¡Arde Troya!
¡Ay, Atenea! ¡La diosa de la Sabiduría ha caído en la tentación del brillo fálico! Ella que todo lo sabe, sucumbió al destello de oro de aquella manzana que Eris, furiosa, arrojó en medio de los convidados a la boda de Tetis y Peleo.
Eris o Éride -conocida en la mitología greco-romana como la diosa de la Discordia- había sido la única excluida del banquete. ¡Es que era tan problemática y odiosa que no querían su presencia!

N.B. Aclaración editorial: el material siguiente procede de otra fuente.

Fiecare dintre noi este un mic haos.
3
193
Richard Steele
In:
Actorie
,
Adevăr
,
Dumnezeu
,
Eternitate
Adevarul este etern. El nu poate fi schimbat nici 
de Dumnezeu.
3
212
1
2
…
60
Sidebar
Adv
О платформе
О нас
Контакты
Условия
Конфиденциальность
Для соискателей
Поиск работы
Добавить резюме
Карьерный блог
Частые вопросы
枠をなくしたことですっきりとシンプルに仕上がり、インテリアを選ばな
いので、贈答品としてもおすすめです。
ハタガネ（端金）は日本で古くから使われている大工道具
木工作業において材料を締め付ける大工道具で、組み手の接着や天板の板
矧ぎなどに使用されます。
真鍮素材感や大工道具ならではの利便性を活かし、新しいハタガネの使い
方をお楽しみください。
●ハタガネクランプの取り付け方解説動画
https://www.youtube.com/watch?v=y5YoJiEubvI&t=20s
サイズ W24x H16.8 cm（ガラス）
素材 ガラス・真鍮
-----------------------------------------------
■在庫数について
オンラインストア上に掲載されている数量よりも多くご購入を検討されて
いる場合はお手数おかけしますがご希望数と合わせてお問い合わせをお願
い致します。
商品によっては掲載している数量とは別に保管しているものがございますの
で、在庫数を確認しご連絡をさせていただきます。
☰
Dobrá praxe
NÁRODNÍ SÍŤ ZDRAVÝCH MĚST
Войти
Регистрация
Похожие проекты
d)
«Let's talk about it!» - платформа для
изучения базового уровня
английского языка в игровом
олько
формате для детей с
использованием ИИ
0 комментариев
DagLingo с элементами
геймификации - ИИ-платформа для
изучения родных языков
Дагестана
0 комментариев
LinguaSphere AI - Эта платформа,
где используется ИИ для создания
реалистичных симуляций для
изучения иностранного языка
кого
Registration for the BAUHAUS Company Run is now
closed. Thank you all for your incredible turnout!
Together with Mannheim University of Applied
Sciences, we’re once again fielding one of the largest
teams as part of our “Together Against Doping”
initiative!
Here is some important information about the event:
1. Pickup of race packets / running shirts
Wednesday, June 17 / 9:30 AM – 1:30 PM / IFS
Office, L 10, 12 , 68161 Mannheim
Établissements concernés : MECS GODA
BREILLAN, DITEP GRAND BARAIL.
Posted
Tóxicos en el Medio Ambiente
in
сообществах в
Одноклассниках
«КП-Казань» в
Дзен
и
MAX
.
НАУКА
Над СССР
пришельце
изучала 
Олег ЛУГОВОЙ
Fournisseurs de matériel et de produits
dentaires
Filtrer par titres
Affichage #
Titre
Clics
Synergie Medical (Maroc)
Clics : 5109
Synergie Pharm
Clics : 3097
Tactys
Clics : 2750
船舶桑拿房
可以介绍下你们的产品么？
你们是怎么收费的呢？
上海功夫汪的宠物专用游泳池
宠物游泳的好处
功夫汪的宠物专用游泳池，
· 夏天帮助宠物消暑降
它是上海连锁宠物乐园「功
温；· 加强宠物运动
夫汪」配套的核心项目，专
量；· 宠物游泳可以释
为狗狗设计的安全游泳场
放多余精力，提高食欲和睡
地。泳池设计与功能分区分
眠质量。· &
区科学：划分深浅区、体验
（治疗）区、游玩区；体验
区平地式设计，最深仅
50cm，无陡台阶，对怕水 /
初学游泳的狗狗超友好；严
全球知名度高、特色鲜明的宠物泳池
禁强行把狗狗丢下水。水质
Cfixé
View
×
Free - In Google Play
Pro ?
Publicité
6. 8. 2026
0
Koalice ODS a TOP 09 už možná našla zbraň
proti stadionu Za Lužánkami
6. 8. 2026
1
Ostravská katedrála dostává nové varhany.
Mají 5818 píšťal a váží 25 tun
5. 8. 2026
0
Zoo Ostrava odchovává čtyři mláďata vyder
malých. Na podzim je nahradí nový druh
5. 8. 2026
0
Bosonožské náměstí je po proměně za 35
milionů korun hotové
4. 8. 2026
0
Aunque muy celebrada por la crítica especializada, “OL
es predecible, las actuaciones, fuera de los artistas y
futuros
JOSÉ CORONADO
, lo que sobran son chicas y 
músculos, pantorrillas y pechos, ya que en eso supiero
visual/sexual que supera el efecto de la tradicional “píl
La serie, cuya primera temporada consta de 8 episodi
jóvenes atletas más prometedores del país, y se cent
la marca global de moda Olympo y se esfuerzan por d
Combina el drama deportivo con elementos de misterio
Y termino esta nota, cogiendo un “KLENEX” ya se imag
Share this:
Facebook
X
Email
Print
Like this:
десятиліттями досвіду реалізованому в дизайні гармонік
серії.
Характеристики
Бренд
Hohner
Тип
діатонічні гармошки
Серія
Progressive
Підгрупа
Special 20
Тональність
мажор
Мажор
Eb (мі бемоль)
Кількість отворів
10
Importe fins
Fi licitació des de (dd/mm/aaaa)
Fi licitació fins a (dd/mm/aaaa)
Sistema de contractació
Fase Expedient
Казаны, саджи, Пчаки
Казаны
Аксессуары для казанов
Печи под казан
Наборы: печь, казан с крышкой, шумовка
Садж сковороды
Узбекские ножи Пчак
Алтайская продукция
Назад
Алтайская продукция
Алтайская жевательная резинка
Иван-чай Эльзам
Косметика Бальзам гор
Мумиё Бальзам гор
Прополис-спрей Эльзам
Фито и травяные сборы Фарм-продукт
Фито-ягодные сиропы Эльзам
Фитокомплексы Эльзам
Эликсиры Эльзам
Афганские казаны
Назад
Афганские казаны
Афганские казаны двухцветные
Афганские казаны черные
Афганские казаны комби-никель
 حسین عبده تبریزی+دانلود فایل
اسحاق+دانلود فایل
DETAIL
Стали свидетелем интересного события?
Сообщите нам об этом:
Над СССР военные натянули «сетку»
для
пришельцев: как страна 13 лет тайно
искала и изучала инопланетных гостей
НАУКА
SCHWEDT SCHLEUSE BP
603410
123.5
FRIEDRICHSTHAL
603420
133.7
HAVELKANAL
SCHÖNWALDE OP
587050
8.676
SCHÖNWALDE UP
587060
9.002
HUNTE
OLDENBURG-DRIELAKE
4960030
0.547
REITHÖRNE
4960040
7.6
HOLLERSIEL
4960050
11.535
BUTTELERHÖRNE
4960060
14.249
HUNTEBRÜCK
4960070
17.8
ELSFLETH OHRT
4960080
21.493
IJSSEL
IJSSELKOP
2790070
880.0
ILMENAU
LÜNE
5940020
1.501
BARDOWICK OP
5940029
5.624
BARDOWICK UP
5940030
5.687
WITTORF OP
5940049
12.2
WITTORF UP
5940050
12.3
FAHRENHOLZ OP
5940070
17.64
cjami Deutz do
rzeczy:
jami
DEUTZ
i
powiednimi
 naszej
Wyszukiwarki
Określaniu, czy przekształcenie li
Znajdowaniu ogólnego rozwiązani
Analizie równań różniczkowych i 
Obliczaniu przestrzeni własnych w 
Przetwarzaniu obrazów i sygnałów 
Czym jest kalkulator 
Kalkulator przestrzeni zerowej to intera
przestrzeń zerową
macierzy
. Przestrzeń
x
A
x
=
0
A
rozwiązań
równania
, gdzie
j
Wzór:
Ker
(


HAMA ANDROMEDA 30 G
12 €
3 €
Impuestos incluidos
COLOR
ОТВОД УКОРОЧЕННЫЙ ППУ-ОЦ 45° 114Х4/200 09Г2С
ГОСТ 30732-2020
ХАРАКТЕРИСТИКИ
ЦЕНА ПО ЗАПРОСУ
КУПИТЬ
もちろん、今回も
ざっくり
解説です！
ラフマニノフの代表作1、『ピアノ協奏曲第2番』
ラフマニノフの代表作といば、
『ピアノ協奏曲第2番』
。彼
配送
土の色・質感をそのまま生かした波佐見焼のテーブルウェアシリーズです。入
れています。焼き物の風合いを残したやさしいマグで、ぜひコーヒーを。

No fue suficiente: ella se presentó, y enardecida, arrojó entre los invitados aquella manzana de oro que rezaba: “Para la más bella”.
No solo Atenea sucumbió al encanto dorado de aquella fruta, también Afrodita y Hera la reclamaron como propia. Zeus se lavó divinamente las manos (no quería entrar en discordia con su mujer e hijas) y pasó la decisión que se le pedía para resolver la cuestión, a Paris, príncipe de Troya.
Cada una de las diosas lo extorsionaba con algo para conseguir la manzana: Hera le ofreció poder político; Atenea el triunfo de la guerra y Afrodita el amor de La mujer más bella entre las de su sexo: Helena. Paris le creyó, le dio la manzana a Afrodita y ésta lo llevó a conquistar a Helena -que estaba felizmente casada con Menelao, rey de Esparta.
El brillo de aquella manzana, la de la discordia, avivó el fuego de tal manera que nueve años duró la guerra de Troya -para que al final Helena volviera con Menalao. ¿Un final mal-logrado?
En fin, léanse ustedes la historia. Mi intención era solo hacer una reflexión pensando en la última enseñanza de Lacan: hay un real indomable, cuyo desfasaje con lo imaginario- simbólico queda demostrado cada vez que se intenta domesticarlo. El mito de origen de la guerra de Troya la tenemos en ese objeto, que al fin y al cabo, más allá del dorado, lo que cubre es la opacidad de eso que ex – siste, designando la posición de lo real en el encuentro con el Otro sexo.